GREENSBORO, N.C. — Some games don’t need hype. They just have history.
This Friday night, when St. Christopher Academy tips off its preseason against New Garden Friends School, it won’t just mark the beginning of another high school basketball season in North Carolina — it’ll mark the continuation of a story that started decades ago in gymnasiums and driveways, when two brothers fell in love with the same game.
Brian Clifton — the elder statesman, the architect, the visionary who once helped launch one of the most respected grassroots basketball programs in the country — will walk the sidelines again, this time as head coach of St. Christopher Academy. Across from him, wearing the other team’s colors, will be his younger brother, Dwon Clifton, the man who unknowingly lit the spark that brought Brian into coaching all those years ago.
This isn’t just brother versus brother. This is teacher versus inspiration.
The Return
For those who know North Carolina basketball, the name Clifton carries weight. Before hashtags and NIL deals, before mixtapes and viral crossovers, Brian Clifton was building something real — a culture. His D-ONE Sports program became synonymous with development, discipline, and opportunity, producing players who would go on to UNC Chapel Hill, Duke, NC State, Arkansas, Arizona, Kentucky, Clemson, Oklahoma State, Oklahoma, Wake Forest, Baylor, Oregon State, Arkansas, Michigan and the pros.
And then, he stepped away.
Now, after a long hiatus from the high school sidelines, he’s back — sharper, steadier, and maybe a little sentimental. His new venture, St. Christopher Academy, is more than a team; it’s a mission. A place that marries basketball IQ with academic structure, where accountability is the standard and the scoreboard isn’t the only measure of growth.
But if Brian’s comeback is the headline, the heart of the story is who’s waiting for him on the opposite bench.
The Foundation
Dwon Clifton didn’t just follow in his big brother’s footsteps — he helped draw the first lines.
Before Brian built programs, Dwon played the game with a kind of passion and precision that made his older brother take notice.
“He’s the reason I started coaching,” Brian has said more than once.

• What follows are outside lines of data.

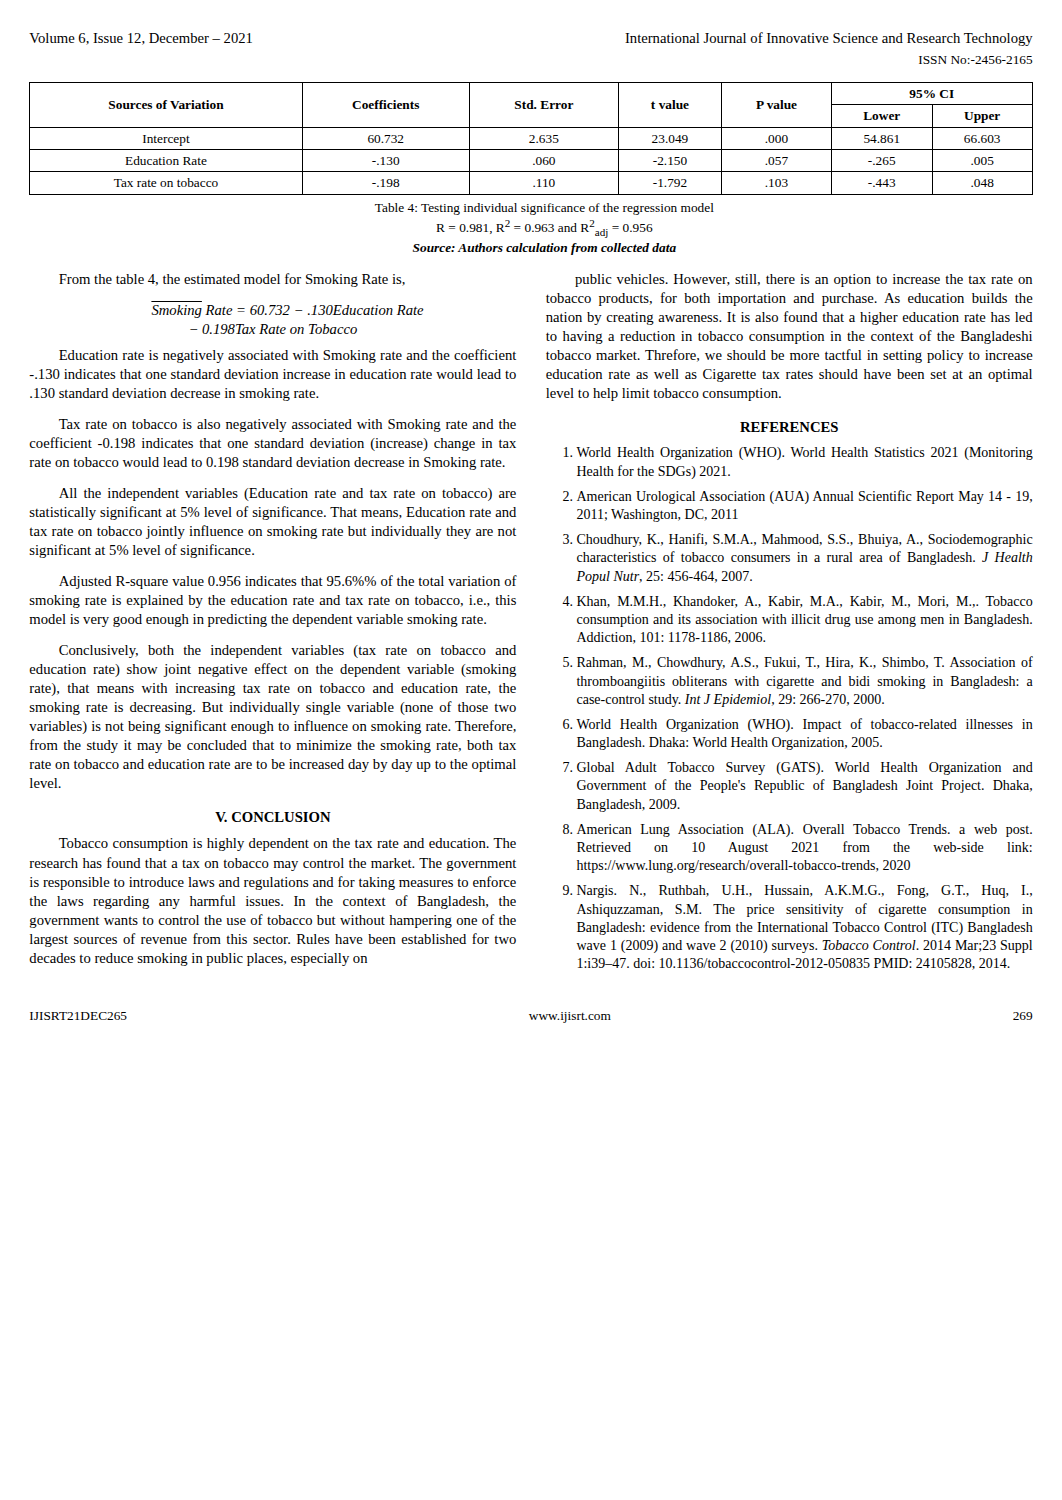Volume 6, Issue 12, December – 2021 International Journal of Innovative Science and Research Technology
ISSN No:-2456-2165
| Sources of Variation | Coefficients | Std. Error | t value | P value | 95% CI |
| --- | --- | --- | --- | --- | --- |
| Lower | Upper |
| Intercept | 60.732 | 2.635 | 23.049 | .000 | 54.861 | 66.603 |
| Education Rate | -.130 | .060 | -2.150 | .057 | -.265 | .005 |
| Tax rate on tobacco | -.198 | .110 | -1.792 | .103 | -.443 | .048 |
Table 4: Testing individual significance of the regression model
R = 0.981, R2 = 0.963 and R2adj = 0.956
Source: Authors calculation from collected data
From the table 4, the estimated model for Smoking Rate is,
Smoking Rate = 60.732 − .130Education Rate
− 0.198Tax Rate on Tobacco
Education rate is negatively associated with Smoking rate and the coefficient -.130 indicates that one standard deviation increase in education rate would lead to .130 standard deviation decrease in smoking rate.
Tax rate on tobacco is also negatively associated with Smoking rate and the coefficient -0.198 indicates that one standard deviation (increase) change in tax rate on tobacco would lead to 0.198 standard deviation decrease in Smoking rate.
All the independent variables (Education rate and tax rate on tobacco) are statistically significant at 5% level of significance. That means, Education rate and tax rate on tobacco jointly influence on smoking rate but individually they are not significant at 5% level of significance.
Adjusted R-square value 0.956 indicates that 95.6%% of the total variation of smoking rate is explained by the education rate and tax rate on tobacco, i.e., this model is very good enough in predicting the dependent variable smoking rate.
Conclusively, both the independent variables (tax rate on tobacco and education rate) show joint negative effect on the dependent variable (smoking rate), that means with increasing tax rate on tobacco and education rate, the smoking rate is decreasing. But individually single variable (none of those two variables) is not being significant enough to influence on smoking rate. Therefore, from the study it may be concluded that to minimize the smoking rate, both tax rate on tobacco and education rate are to be increased day by day up to the optimal level.
V. CONCLUSION
Tobacco consumption is highly dependent on the tax rate and education. The research has found that a tax on tobacco may control the market. The government is responsible to introduce laws and regulations and for taking measures to enforce the laws regarding any harmful issues. In the context of Bangladesh, the government wants to control the use of tobacco but without hampering one of the largest sources of revenue from this sector. Rules have been established for two decades to reduce smoking in public places, especially on
public vehicles. However, still, there is an option to increase the tax rate on tobacco products, for both importation and purchase. As education builds the nation by creating awareness. It is also found that a higher education rate has led to having a reduction in tobacco consumption in the context of the Bangladeshi tobacco market. Threfore, we should be more tactful in setting policy to increase education rate as well as Cigarette tax rates should have been set at an optimal level to help limit tobacco consumption.
REFERENCES
World Health Organization (WHO). World Health Statistics 2021 (Monitoring Health for the SDGs) 2021.
American Urological Association (AUA) Annual Scientific Report May 14 - 19, 2011; Washington, DC, 2011
Choudhury, K., Hanifi, S.M.A., Mahmood, S.S., Bhuiya, A., Sociodemographic characteristics of tobacco consumers in a rural area of Bangladesh. J Health Popul Nutr, 25: 456-464, 2007.
Khan, M.M.H., Khandoker, A., Kabir, M.A., Kabir, M., Mori, M.,. Tobacco consumption and its association with illicit drug use among men in Bangladesh. Addiction, 101: 1178-1186, 2006.
Rahman, M., Chowdhury, A.S., Fukui, T., Hira, K., Shimbo, T. Association of thromboangiitis obliterans with cigarette and bidi smoking in Bangladesh: a case-control study. Int J Epidemiol, 29: 266-270, 2000.
World Health Organization (WHO). Impact of tobacco-related illnesses in Bangladesh. Dhaka: World Health Organization, 2005.
Global Adult Tobacco Survey (GATS). World Health Organization and Government of the People's Republic of Bangladesh Joint Project. Dhaka, Bangladesh, 2009.
American Lung Association (ALA). Overall Tobacco Trends. a web post. Retrieved on 10 August 2021 from the web-side link: https://www.lung.org/research/overall-tobacco-trends, 2020
Nargis. N., Ruthbah, U.H., Hussain, A.K.M.G., Fong, G.T., Huq, I., Ashiquzzaman, S.M. The price sensitivity of cigarette consumption in Bangladesh: evidence from the International Tobacco Control (ITC) Bangladesh wave 1 (2009) and wave 2 (2010) surveys. Tobacco Control. 2014 Mar;23 Suppl 1:i39–47. doi: 10.1136/tobaccocontrol-2012-050835 PMID: 24105828, 2014.
IJISRT21DEC265 www.ijisrt.com 269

Dwon’s journey took him through Clemson and UNCG, and eventually into coaching and mentorship at New Garden Friends School, where he’s become known for molding players into complete young men — confident, prepared, grounded. His teams play with a reflection of his demeanor: composed, unselfish, quietly intense.
This week, his players will face a team coached by the man who used to drive him to practice. The brother who once diagrammed his jump shot, who taught him about spacing and angles and the weight of leadership.
When the ball goes up Friday night, the crowd might see two coaches pacing and calling plays — but the Cliftons will see something else entirely.
They’ll see every driveway game that ended in laughter. Every argument about zone defense. Every dream they once shared about helping young players find their path through basketball.
The moment isn’t about rivalry — it’s about reflection.
“I don’t think either one of them will say it, but this means something,” a longtime North Carolina basketball insider said. “It’s not about who wins. It’s about who they’ve both become.”
The Game Beyond the Game
At its core, this matchup is what makes high school basketball special — not just the competition, but the connection.
Both programs — St. Christopher Academy and New Garden Friends — exist for something deeper than trophies. They’re about giving kids a framework for life.
That’s the legacy both brothers share, no matter what the scoreboard says when the buzzer sounds.
And maybe that’s what makes this so poetic — that Brian’s return to coaching high school basketball begins not against a rival, but alongside the person who started it all.
Because in the Clifton family, basketball was never just a game. It was the glue.
And this Friday, that bond takes center court again.